Patriarch Ponds is the common name of the area located in the Presnensky District of the Central Administrative District of Moscow, which includes a pond, a square and a micro-district. The micro-district is located near the Garden Ring between Malaya Bronnaya Street, Bolshoi Patriarchal, Maly Patriarchal and Ermolaevsky lanes.
The area of the pond is 9900 m², and its depth is 2.5 meters. The park complex occupies 2.2 hectares, of which 6323 m² are allocated to paths and playgrounds, and 7924 m² to green spaces.
Until the 17th century, this territory was occupied by the Goat Bog, which gave its name to Bolshoy and Maly Kozikhinsky lanes. The toponym means that there used to be several ponds in this place. Near the reservoirs, goats were bred, the wool of which was supplied to the royal court. From the goat swamp flowed the Chertoriy stream and the left tributaries of the Presnya River – the Kabanka and the Bubna, which formed the Presnensky Ponds on the territory of the Moscow Zoo.
At the beginning of the 17th century, this place became the residence of Patriarch Hermogenes.

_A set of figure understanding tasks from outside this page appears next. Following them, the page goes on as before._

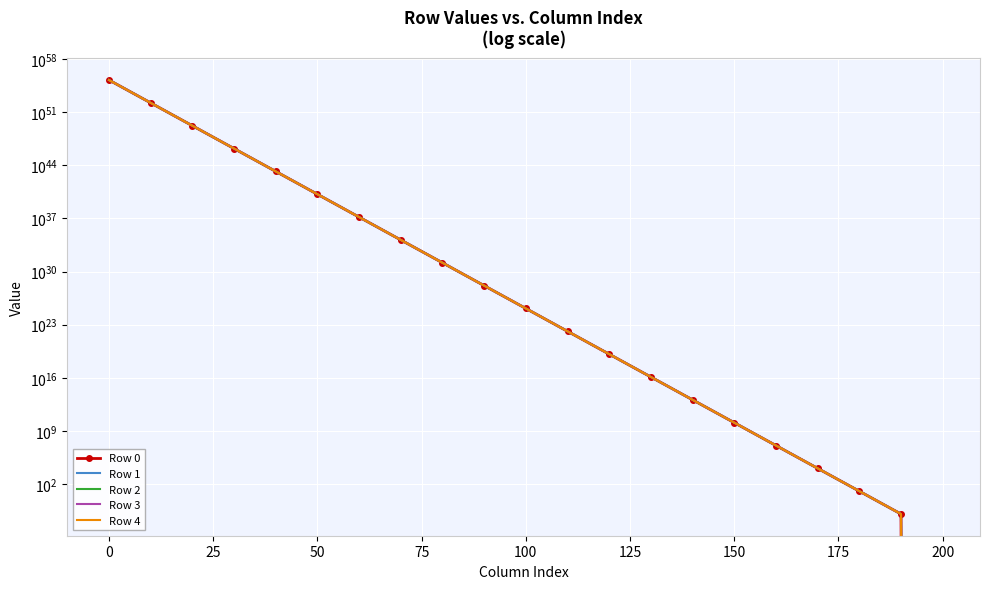

Rank the series at 150 from highest to lowest value.

Row 4, Row 3, Row 2, Row 1, Row 0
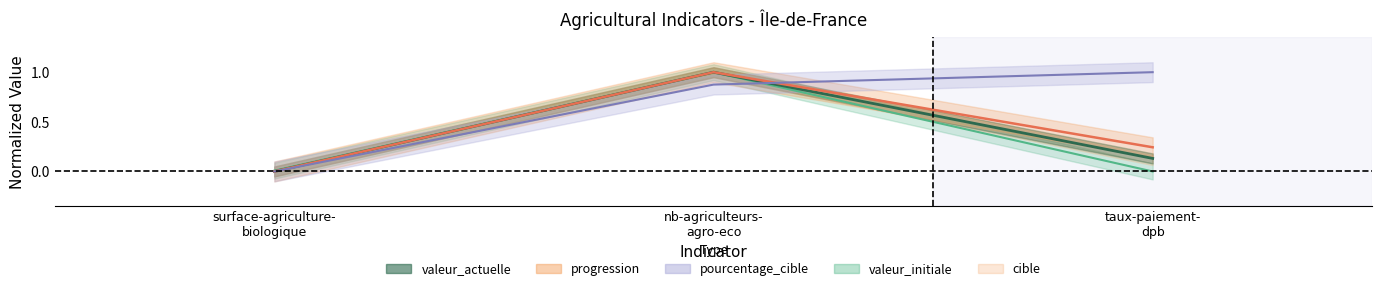

What is the sum of all valeur_actuelle values?

1.1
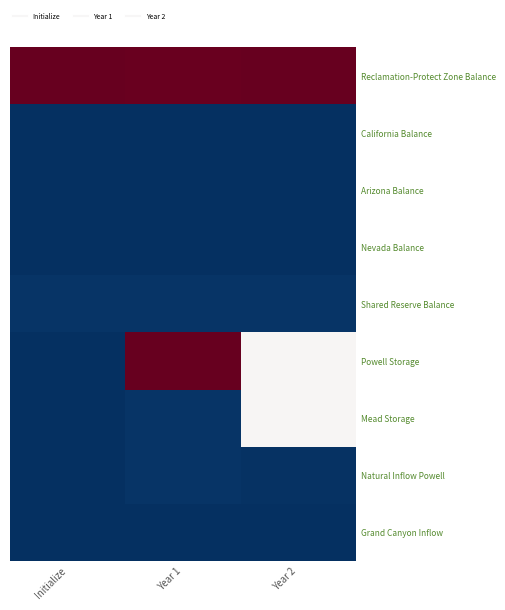

Between Year 1 and Initialize, which is larger?

Initialize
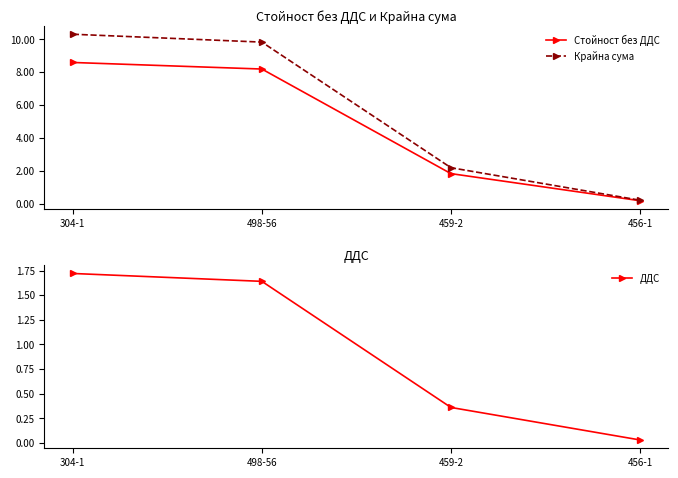

What is the difference between the maximum and minimum values in the ДДС series?

1.7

On the site of the swamp, the Patriarchal Sloboda was formed, which included the Church of Yermolai the Hieromartyr and the Church of Spyridon of Trimifuntsky. In 1683, Patriarch Joachim ordered the draining of the swamps and the digging of three fishponds. These three ponds gave the name to Tryokhprudny Lane, which was previously called “Three Ponds.” After the abolition of the patriarchate, the ponds were abandoned, and the area became swampy again. In Presnensky Ponds, expensive varieties of fish were bred for the patriarchal table, and cheap ones were bred in the Goat Bog.
After the fire of 1812, three ponds of the former Patriarchal Sloboda were filled up, and only the Patriarchal one remained. It was cleaned, ennobled and laid out around a small square – Boulevard of the Patriarch Pond.
In 2003, the Patriarch Ponds and the surrounding square were reconstructed: the banks were strengthened, trees were planted, sidewalks were paved, and the pond was cleared of debris and silt. The Patriarch Ponds were classified as cultural heritage sites in the same year.